He was talking about traversing the set, not searching it.
In other words, for(auto& element: theSet).
(This, of course, assuming that the amount of data is so large
that it won't fit entirely even in the L3 cache. Or, if we are
just traversing the set for the first time since all of its contents
have been flushed from the caches.)
Of course even with std::vector it depends on the size of the
element. Traversing a (very large) std::vector linearly from
beginning to end isn't magically going to be very fast either,
if each element is large enough. And "large enough" is actually
quite small. If I remember correctly, cache line sizes are typically
64 bytes or so. This means that if the vector element type is an
object of size 64 bytes or more, and you are accessing just one member
variable of each object, then you'll get no benefit from linear
traversal compared to random access (in the case that the contents of
the vector are not already in the caches).
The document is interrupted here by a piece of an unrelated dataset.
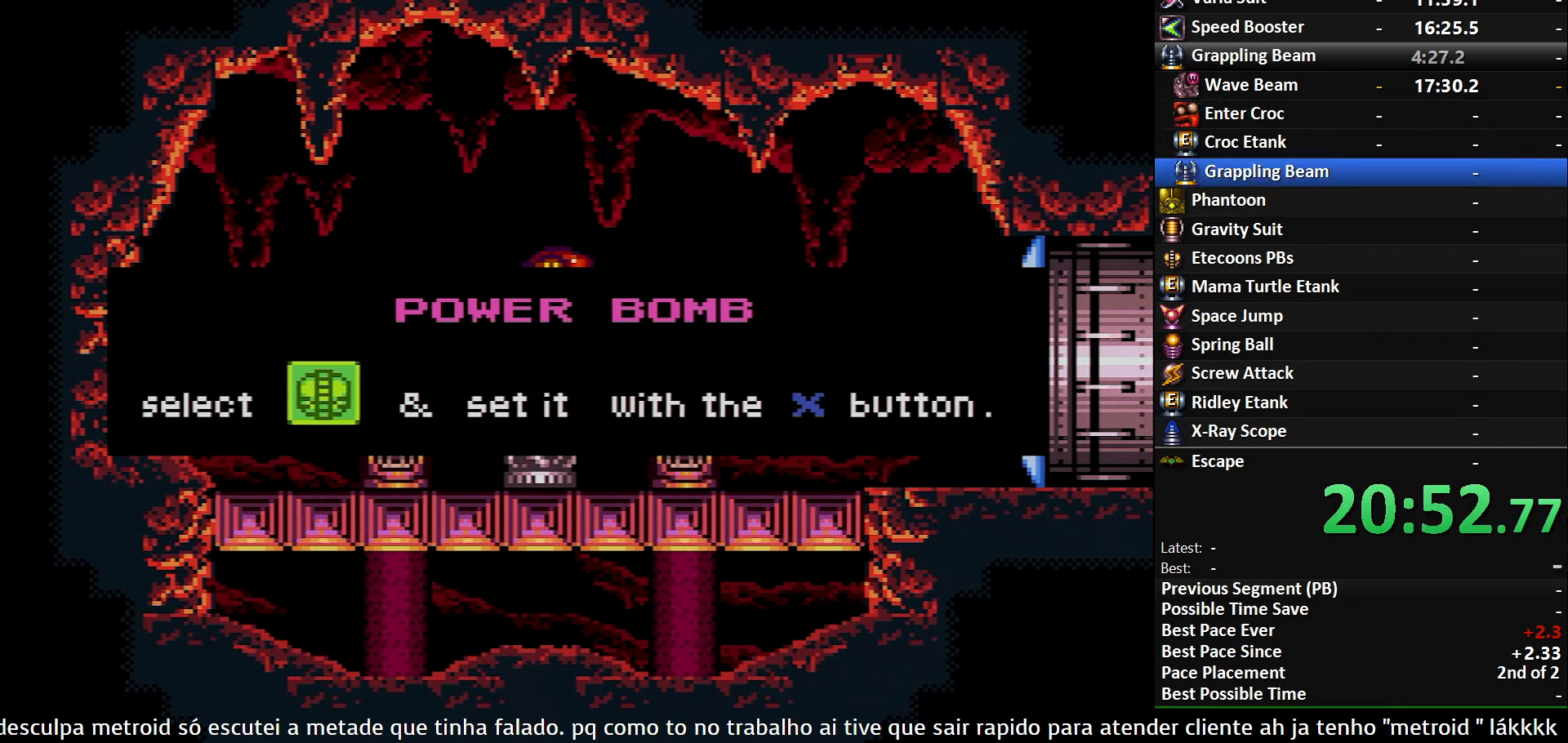
{"buttons": [], "events": [[334, "DPAD_RIGHT", "up"]]}
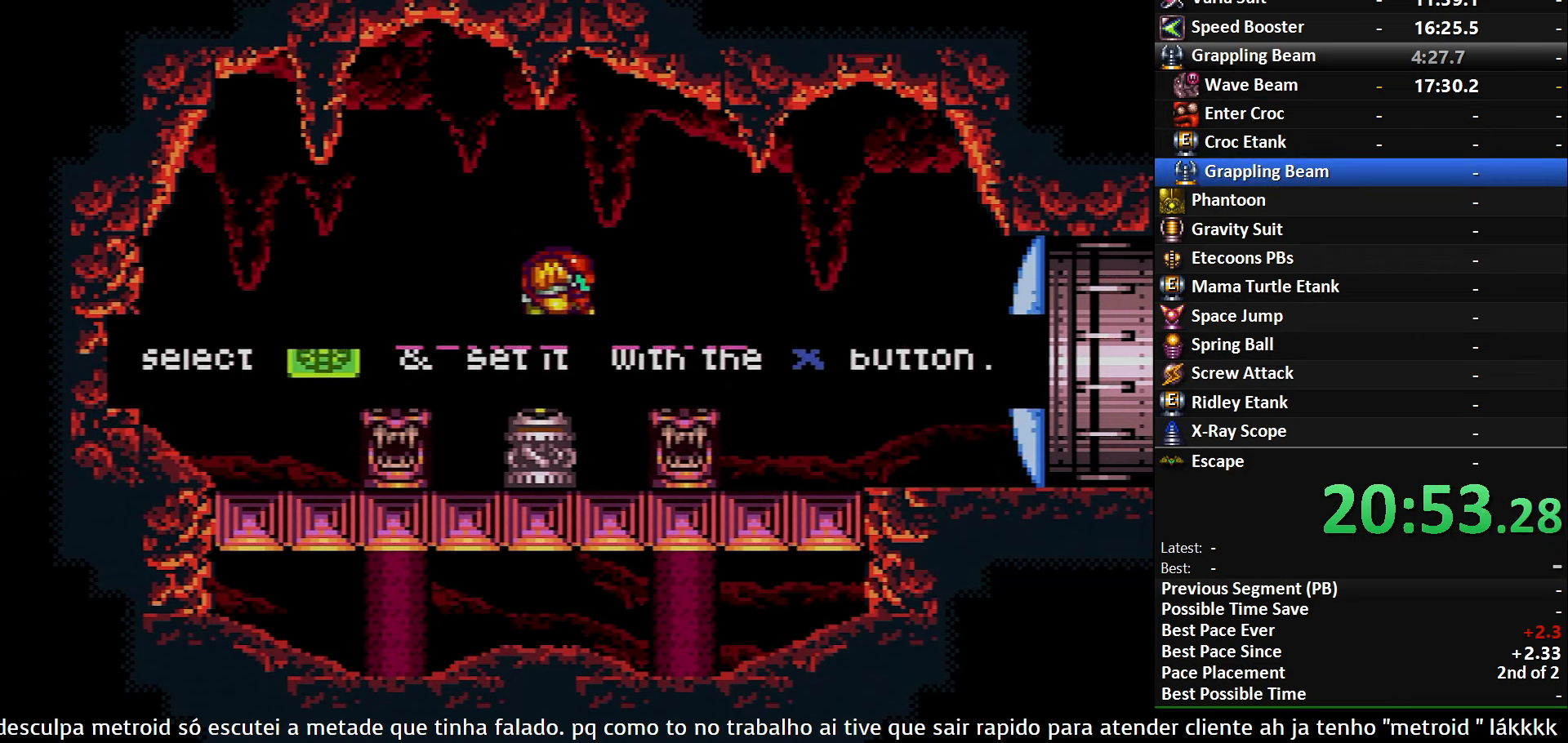
{"buttons": ["DPAD_RIGHT"], "events": [[167, "B", "down"], [167, "DPAD_RIGHT", "down"], [300, "X", "down"], [350, "A", "down"], [350, "B", "up"], [350, "X", "up"], [484, "A", "up"]]}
You only get a speed advantage for (very large) vectors which element
size is very small, like 4 or 8 bytes. For example, if the vector
represents a bitmap image, with each "pixel" element taking eg. 4 bytes,
then a linear traversal will be quite efficient (assuming none of the
vector contents were in any cache to begin with, you'll get an
extremely heavy cache miss only each 16 pixels.)
Of course almost none of this applies if the vector or set is
small enough to fit in L1 cache, and it has already been loaded in
there in its entirety previously. Then none of this matters almost
at all. It starts mattering a bit more if the vector is too large
for L1 but small enough for L2 cache, and furthermore if it's too
large for L2 but small enough for L3 cache.
Modern CPUs tend to have a quite large L3 cache, which mitigates
the problems of cache misses in many instances. For example my CPU
has a L3 cache of 12 MB. Thus if I need to, for example, do some
operations repeatedly to, let's say, an image that fits comfortably
within those 12 MB, then it will be very fast.
It's only when the dataset is much larger than L3 that cache locality
really starts having a very pronounced effect (when performing
operations repeatedly on the entire dataset).